RACE 7: COOL QUARTET (#1)
Vintage Hollywood (#6) and Truculent (#3) finished first and second in a $10k claiming race last time, and now they’ve moving up to the $16k level. Yet that might have been a tougher race than this one, as winner Dust Devil is a classier horse that any rivals they’re meeting in this spot. I prefer Vintage Hollywood from that race, not just because he finished ahead of his rival. January 22 race was a day where the rail appeared to be a significant advantage, and Vintage Hollywood was stalking in the 2-path, whereas Truculent stayed inside for his entire trip. The former seems to be rounding back into form for Gustavo Rodriguez, and I view him as a strong contender. Yet I want to go in a different direction for my top pick. Cool Quartet (#1) ran a race two back that would make him competitive against this field, drawing away to win a $12,500 claimer by nearly 6 lengths. He was claimed out of that spot by Orlando Noda and wheeled back 6 days later in a much tougher $25k claimer. He obviously didn’t fare well, but the ride he got didn’t do him any favors. The horse caused some problems by stumbling at the start, but he then got steered to the far outside and was ridden to make a premature 5-wide move into contention before fading in the stretch. He’s better than that, and I think he can rebound here second off the claim as he gets a rider upgrade to Manny Franco. The wild card in the field is Daddy Knows (#7), who has been claimed back by Ray Handal. The horse had success for these connections earlier in his career, but his recent form has been pretty ugly. He’s also been getting out badly in his races, so the outside draw could work against him.
RACE 8: GOOD SKATE (#6)
Many players are likely to just concede this race to Curbstone (#2). He has been in great form lately, reeling off two consecutive victories by open lengths since moving into the Tom Morley barn and switching back over to dirt. The distance of this affair, 1 1/4 miles, also figures to work in his favor, since he’s the only horse in the field to have won going this far, and more ground does appear to benefit him. However, he was beating up on a weaker group last time and will be getting a real class test for the first time. It is true that this N1X allowance affair didn’t come up quite as tough as it could have, but he’s still facing one rival in particular that merits serious consideration. Good Skate (#6) was probably never beating winner Tonal Impact when he tried this level last time. Yet he wasn’t done any favors by the tactics, as Manny Franco elected to rate him off the leaders after he got bumped coming out of the starting gate.
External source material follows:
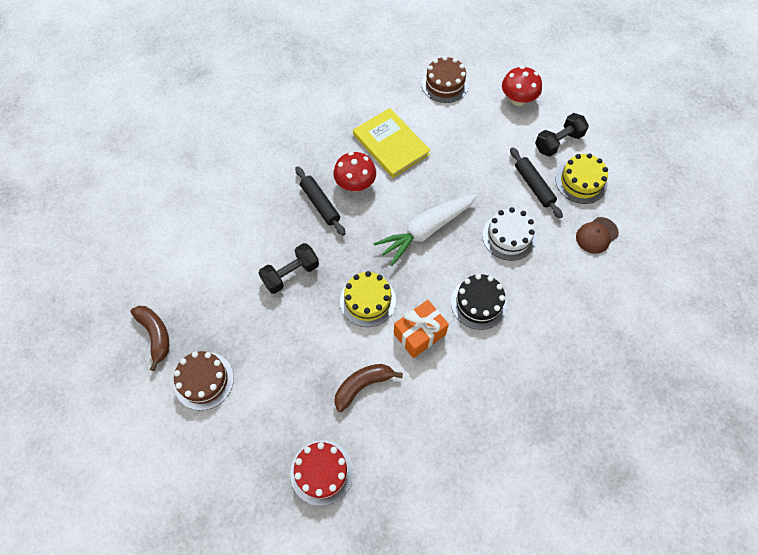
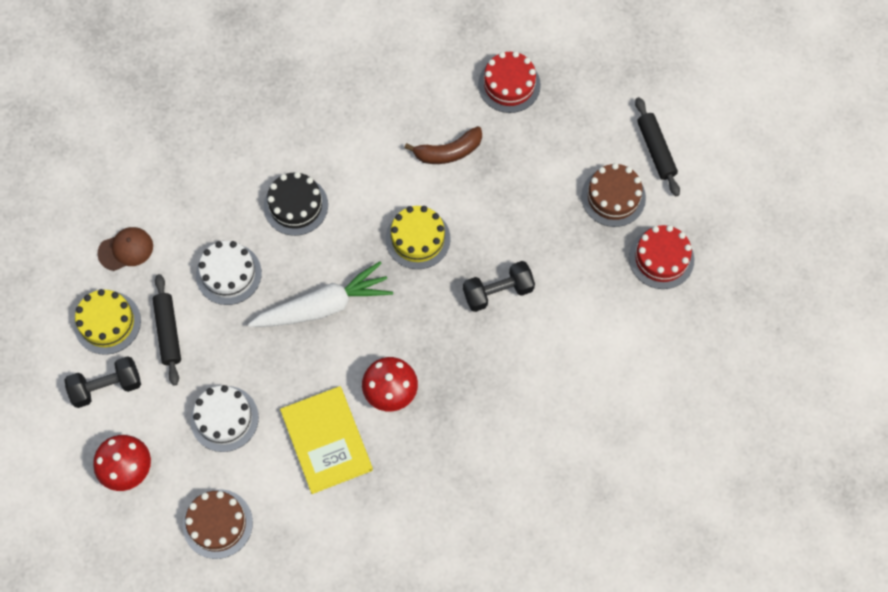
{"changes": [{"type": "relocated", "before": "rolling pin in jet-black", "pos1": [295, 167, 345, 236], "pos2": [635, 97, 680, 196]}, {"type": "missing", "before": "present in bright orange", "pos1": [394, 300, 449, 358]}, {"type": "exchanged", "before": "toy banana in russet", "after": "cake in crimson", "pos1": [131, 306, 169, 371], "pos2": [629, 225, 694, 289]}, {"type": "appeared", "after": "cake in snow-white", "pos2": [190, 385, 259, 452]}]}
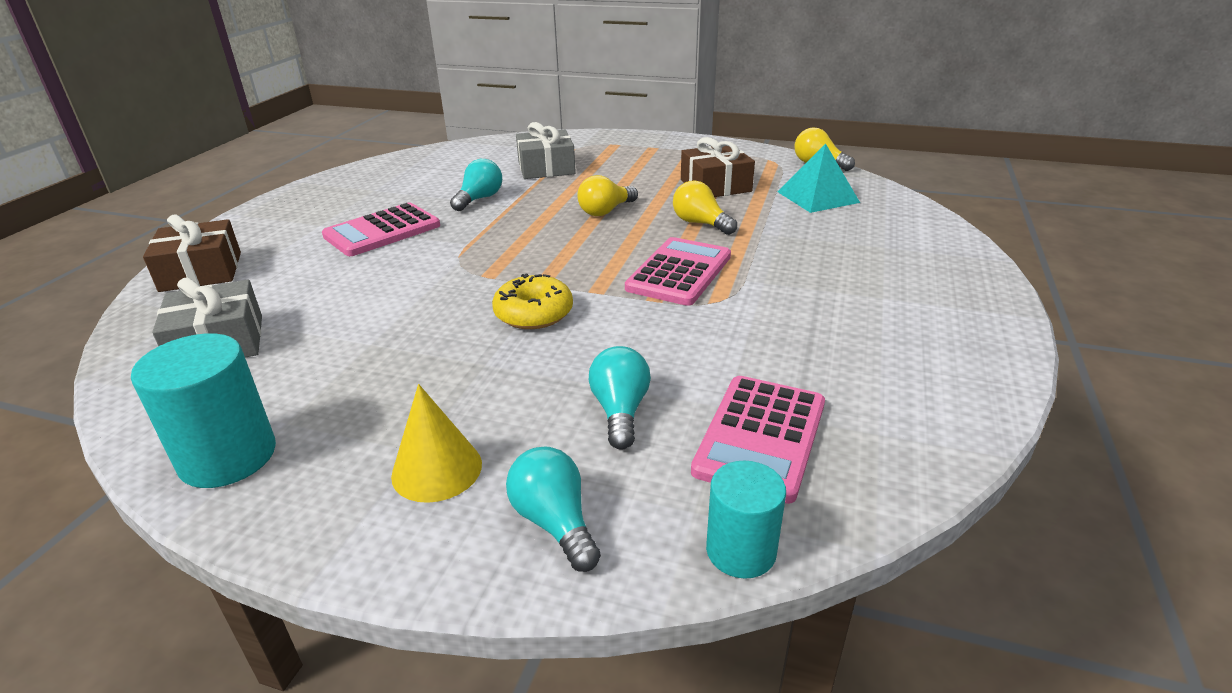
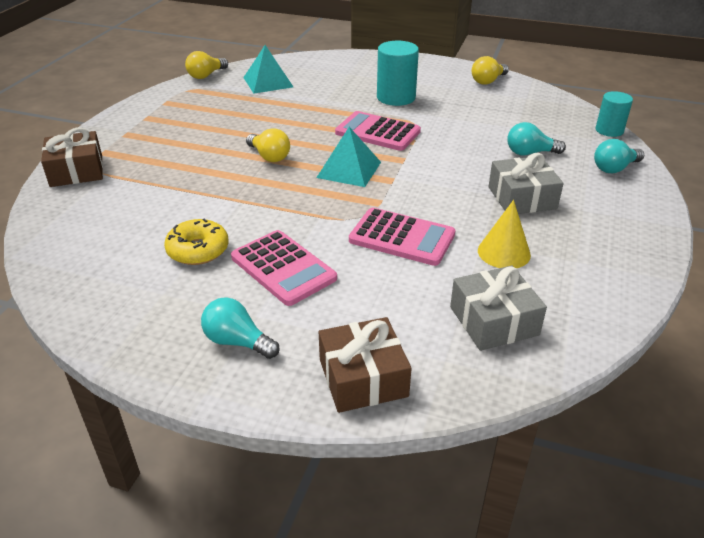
{"changes": [{"type": "relocated", "before": "present in grey", "pos1": [516, 122, 576, 179], "pos2": [489, 153, 564, 214]}, {"type": "relocated", "before": "present in russet", "pos1": [681, 137, 755, 197], "pos2": [41, 127, 103, 187]}, {"type": "relocated", "before": "light bulb in aqua", "pos1": [450, 159, 502, 211], "pos2": [201, 297, 280, 359]}, {"type": "relocated", "before": "light bulb in golden", "pos1": [673, 180, 737, 235], "pos2": [472, 56, 509, 85]}, {"type": "relocated", "before": "glazed donut in golden", "pos1": [492, 274, 573, 329], "pos2": [164, 219, 229, 265]}, {"type": "relocated", "before": "cylinder in aqua", "pos1": [131, 333, 276, 488], "pos2": [377, 41, 419, 106]}, {"type": "relocated", "before": "calculator in rosy", "pos1": [691, 376, 825, 504], "pos2": [349, 208, 455, 266]}, {"type": "relocated", "before": "cone shape in golden", "pos1": [391, 384, 482, 503], "pos2": [478, 200, 531, 268]}, {"type": "appeared", "after": "pyramid shape in aqua", "pos2": [316, 127, 381, 187]}]}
The horse appeared to resent that restraint on the clubhouse turn, as he was tugging at Franco before ultimately settling on the backstretch. He made a strong move to challenge for the lead in upper stretch but couldn’t withstand the late charge of the winner. All things considered, he proved that he handles the two turns. This time he should get a better trip from the outside post position, as he looks like the controlling speed. He’s going to be a better price than Curbstone, has a superior rider on his back, and his last TimeformUS Speed Figure of 107 suggests that he’s nearly on par with that foe.
RACE 9: GEM MINT TEN (#4)
This New York-bred maiden finale is arguably the most interesting race on the card, having attracted 13 competitors with no obvious standouts. The likely favorite is Victory Money (#9), who was mildly disappointing when checking in fifth on debut as the 3-1 second choice. Yet he ran into an awfully talented rival in winner Mariachi, who looked bound for stakes prior to going to the sidelines. We have seen horses run back out of that race validate the speed figure, and his 90 TimeformUS number certainly makes him a deserving favorite. The big question for him is the stretch-out to a mile, and he’s bred to handle it, being by 17% dirt route sire Constitution. Yet I didn’t want to settle for a short price in such a wide open field. Engineer Empire (#8) could also take some money as a first time starter for Christophe Clement, who is 6 for 34 (18%, $2.04 ROI) debuting in dirt routes over 5 years. This son of Empire Maker is a half-brother to Grade 1 winner Belle Gallantey, but there really isn’t much production on the dam’s side beyond that star sibling. I prefer another of the second time starters. Gem Mint Ten (#4) took money on debut to get pounded down to 2-1 favoritism last month. That race was flattered on Saturday when winner Dr. Kraft returned to finish a good third in the Gander Stakes. Gem Mint Ten broke well and displayed decent early speed before struggling to keep up on the turn. He lost some ground in upper stretch, but was staying on well at the end, suggesting that added ground will benefit him. His sire Laoban can certainly get runners that will go a mile, and he seems like more of a dirt type despite a turf-oriented female family. Ray Handal hasn’t had much success with stretch-outs like this, but he does do well overall with second time starters. I would also use a couple of others at bigger prices. Lucky Lucky Luke (#3) may ultimately be more of a turf horse, as his pedigree suggests that, but he did run deceptively well on debut at Gulfstream, launching a wide, premature move before fading. Wanna Winna (#12) has had more chances at this level, but I think he could appreciate getting back on a fast track after not seeming to handle wet surfaces as well in his last couple of starts. He’s a big, heavy horse who may also benefit from getting gelded.